En ocasiones, una imagen no vale más que mil palabras. Por el contrario, una fotografía puede distorsionar la realidad y servir como coartada a batallas tan estériles como injustas. En Italia se ha producido un ejemplo claro en la muerte de Eluana Englaro, la mujer de 38 años que acaba de fallecer después de pasar 17 de ellos en estado vegetativo a causa de un accidente de tráfico sufrido cuando contaba 21. Su familia ha padecido un calvario judicial de una década para lograr que no se le prolongase la vida artificialmente, en un país que no cuenta con una ley de testamento vital como la española y que tampoco permite la eutanasia. ¿Qué tipo de estado obliga a sus ciudadanos a pelear tanto por un fin tan desgraciado? ¿Qué tipo de sociedad insulta y maltrata a un padre que ve como el único camino para reconquistar la voluntad de su hija (quien había expresado con claridad su deseo de no mantener su existencia en unas condiciones como las que le tocaron) permitir que muera de hambre y sed?

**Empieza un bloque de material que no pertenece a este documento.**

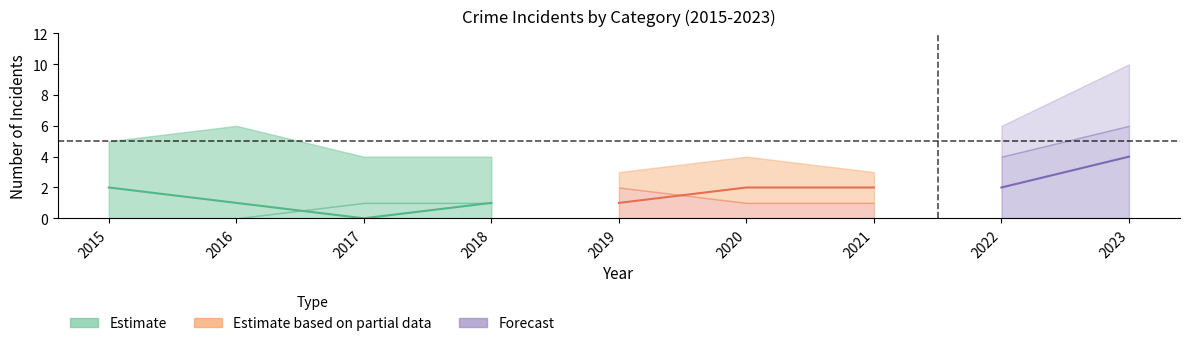

What is the greatest value displayed?

10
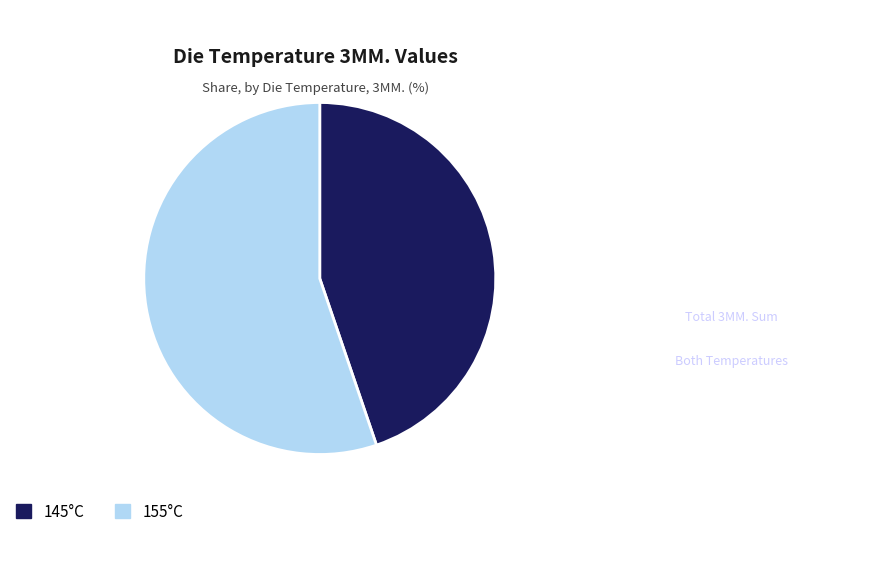

Does 155°C represent more than half of the total?

Yes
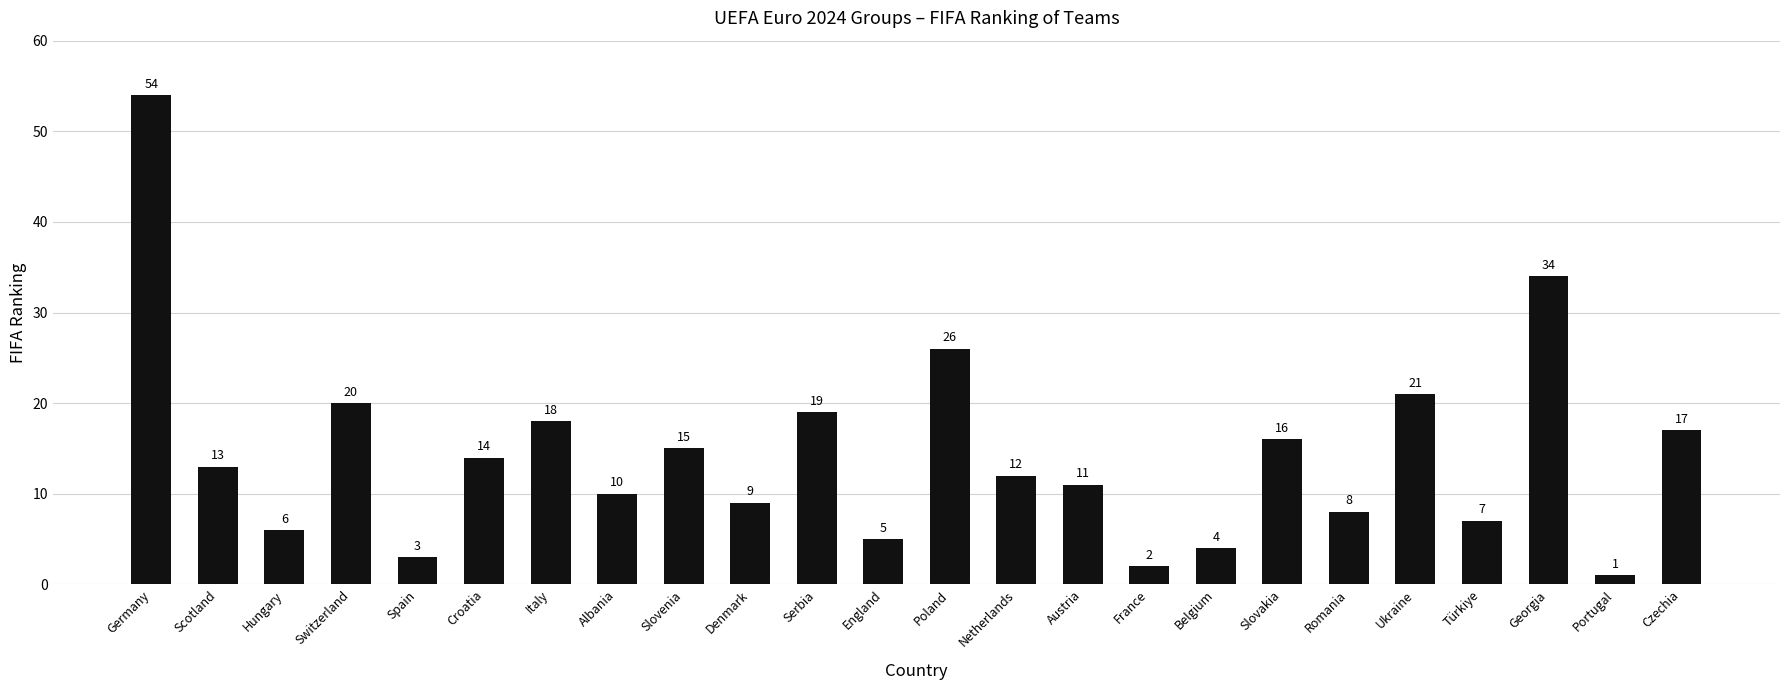

Reading right to left, extract all data points from this chart.

Czechia=17	Portugal=1	Georgia=34	Türkiye=7	Ukraine=21	Romania=8	Slovakia=16	Belgium=4	France=2	Austria=11	Netherlands=12	Poland=26	England=5	Serbia=19	Denmark=9	Slovenia=15	Albania=10	Italy=18	Croatia=14	Spain=3	Switzerland=20	Hungary=6	Scotland=13	Germany=54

Eluana sonriente en la nieve. Eluana con sombrero mirando a la cámara. Eluana cubriéndose con la cortina de la ducha, bromeando con quien la retrataba. Esa no era la enferma de cuarenta kilos, llagada, atrofiada e irrecuperable a la que su padre visitaba todos los días, y a quien el primer ministro Silvio Berlusconi no quiso conocer, pese a la invitación. Porque, allí o aquí, resulta más fácil legislar contra otros poderes del estado y contra el sentido común si no se atiende a la dura verdad, esto es, al estado actual de las cosas. La noche en que Eluana partía, los políticos se abroncaban como gatos intentando sacar adelante con urgencia una ley que la atase para siempre a la máquina, un texto irracional que después se ha retirado porque espanta incluso a los médicos ultraconservadores. Esa misma noche, una mayoría de italianos optaba en la televisión entre programas informativos sobre el caso Eluana y el Gran Hermano. Ganó el segundo, en uno de los canales de Berlusconi. La audiencia prefirió la ficción más dulce e inane, convenientemente empaquetada y lista para consumir. La otra ficción, la muchacha morena exultante que en cualquier momento se levantará del lecho, era demasiado difícil de tragar.

La Iglesia católica no quería perder un partido en su propio campo. Ojalá se mostrara igual de beligerante cuando bombardean casas repletas de niños en Gaza, o cuando el gobierno acosa a los inmigrantes que escapan del hambre a dos pasos de sus templos. Olvidando una de las claves más bellas de su religión, la compasión hacia el sufrimiento del prójimo, los fieles montaron docenas de altarcitos con la fotografía de la chica hermosa que ya no existía. Olvidando también que incluso Jesucristo tuvo la oportunidad de escapar y, usando su libertad personal escogió seguir su camino, el de una muerte cierta.